Per il resto, ha raccontato un Dostoevskij amico, come fosse il vicino che incrociamo sul pianerottolo del palazzo. Uno che “assomiglia a Jovanotti da vecchio, dopo che gli è successo qualcosa di brutto”. Uno che esordisce nel mondo dell’editoria traducendo in russo uno dei romanzi della scrittrice francese George Sand; salvo accorgersi, a lavoro finito, che quel libro era già stato tradotto in russo. Uno che a un certo punto si convince che allontanarsi dalla Russia – meglio, dai numerosi creditori che gli danno la caccia – sia l’unica scelta possibile. Uno che arriva a tanto così dalla fucilazione in pubblica piazza. Uno che darebbe in pegno la moglie pur di fare l’ultima puntata alla roulette. E che alla seconda moglie, Anna Grigor’evna Dostoevskaja, dopo aver perso tutto al gioco, per l’ennesima volta, dirà: “Tu hai preso uno che non vale niente”.
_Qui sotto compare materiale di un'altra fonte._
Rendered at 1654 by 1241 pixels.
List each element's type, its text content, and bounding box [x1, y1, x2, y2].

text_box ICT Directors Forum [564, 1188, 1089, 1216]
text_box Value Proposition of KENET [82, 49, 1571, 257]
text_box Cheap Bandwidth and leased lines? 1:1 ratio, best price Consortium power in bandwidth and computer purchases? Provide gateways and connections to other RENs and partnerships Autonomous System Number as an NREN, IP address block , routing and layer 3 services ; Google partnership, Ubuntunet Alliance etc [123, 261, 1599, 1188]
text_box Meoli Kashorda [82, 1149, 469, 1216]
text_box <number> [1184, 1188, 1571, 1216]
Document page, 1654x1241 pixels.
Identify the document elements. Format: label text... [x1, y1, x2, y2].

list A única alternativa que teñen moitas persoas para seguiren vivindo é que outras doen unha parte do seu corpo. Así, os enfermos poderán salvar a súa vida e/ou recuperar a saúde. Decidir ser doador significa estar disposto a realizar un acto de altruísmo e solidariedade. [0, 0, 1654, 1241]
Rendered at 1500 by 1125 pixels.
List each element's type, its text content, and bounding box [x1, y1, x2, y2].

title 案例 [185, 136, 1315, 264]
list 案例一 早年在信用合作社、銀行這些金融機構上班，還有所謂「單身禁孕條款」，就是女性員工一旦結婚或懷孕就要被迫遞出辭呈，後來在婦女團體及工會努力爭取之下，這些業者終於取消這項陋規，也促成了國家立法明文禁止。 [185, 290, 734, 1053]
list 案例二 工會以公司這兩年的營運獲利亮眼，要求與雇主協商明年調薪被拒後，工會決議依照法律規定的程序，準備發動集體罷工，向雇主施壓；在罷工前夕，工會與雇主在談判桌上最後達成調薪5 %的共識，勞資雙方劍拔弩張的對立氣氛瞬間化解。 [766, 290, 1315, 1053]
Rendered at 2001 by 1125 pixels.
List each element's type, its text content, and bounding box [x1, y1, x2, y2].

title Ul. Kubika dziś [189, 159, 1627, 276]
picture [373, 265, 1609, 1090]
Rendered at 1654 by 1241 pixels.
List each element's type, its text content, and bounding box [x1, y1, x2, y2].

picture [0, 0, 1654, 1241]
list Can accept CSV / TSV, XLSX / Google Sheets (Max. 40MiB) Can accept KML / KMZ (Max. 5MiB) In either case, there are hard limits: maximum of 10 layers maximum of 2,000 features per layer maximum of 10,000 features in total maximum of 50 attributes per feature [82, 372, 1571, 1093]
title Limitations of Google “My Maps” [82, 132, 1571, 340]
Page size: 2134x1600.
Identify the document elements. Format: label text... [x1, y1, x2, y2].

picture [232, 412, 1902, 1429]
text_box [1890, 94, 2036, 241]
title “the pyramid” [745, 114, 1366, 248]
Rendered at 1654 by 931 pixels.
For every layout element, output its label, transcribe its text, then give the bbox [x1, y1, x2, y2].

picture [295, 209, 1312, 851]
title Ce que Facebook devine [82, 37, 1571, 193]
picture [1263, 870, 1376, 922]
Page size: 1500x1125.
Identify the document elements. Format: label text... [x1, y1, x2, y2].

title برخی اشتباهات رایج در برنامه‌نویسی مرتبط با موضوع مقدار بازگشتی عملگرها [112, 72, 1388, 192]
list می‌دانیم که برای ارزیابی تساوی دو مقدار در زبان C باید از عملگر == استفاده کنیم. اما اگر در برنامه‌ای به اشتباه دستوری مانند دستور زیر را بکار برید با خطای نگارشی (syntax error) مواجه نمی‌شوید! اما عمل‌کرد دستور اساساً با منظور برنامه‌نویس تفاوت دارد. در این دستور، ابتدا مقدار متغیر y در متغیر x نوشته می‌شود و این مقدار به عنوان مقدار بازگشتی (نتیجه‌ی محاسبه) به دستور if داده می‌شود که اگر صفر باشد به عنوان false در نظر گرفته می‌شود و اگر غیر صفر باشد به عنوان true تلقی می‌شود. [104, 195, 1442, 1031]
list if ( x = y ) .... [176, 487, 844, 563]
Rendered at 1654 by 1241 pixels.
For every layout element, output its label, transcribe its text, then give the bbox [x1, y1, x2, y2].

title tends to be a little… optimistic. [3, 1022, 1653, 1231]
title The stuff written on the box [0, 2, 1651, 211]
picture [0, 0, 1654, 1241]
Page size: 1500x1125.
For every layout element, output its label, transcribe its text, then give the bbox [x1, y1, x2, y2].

Ecco, secondo me, Paolo Nori sta facendo una cosa bellissima, in questo momento storico. Ci sta mostrando – come se ce ne fosse bisogno, ma purtroppo sì, c’è bisogno – che i russi, il popolo russo, è come noi. Che sono nostri fratelli e nostre sorelle, al di là di quello che sta accadendo. O, forse, a maggior ragione per via di quello che sta accadendo. Quindi, piccolo consiglio, per quel che vale: andate ad ascoltarlo, e leggete Sanguina ancora – L’incredibile vita di Fëdor M. Dostoevskij. Concludo con le parole di Paolo Nori, comparse qualche giorno fa su Il Foglio: “Essere russi non è una colpa. I russi e le russe sono esseri umani, anche se sono russi. Io non ho nessuna simpatia per Putin, come non avevo nessuna simpatia per Eltsin […] e mi sembra che questo, per me, sia il momento più adatto per ribadire […] il mio infinito amore per la cultura russa, per la lingua russa e per lo straordinario popolo russo che abita il paese più grande e più bello del mondo che, secondo me, si chiama Russia”.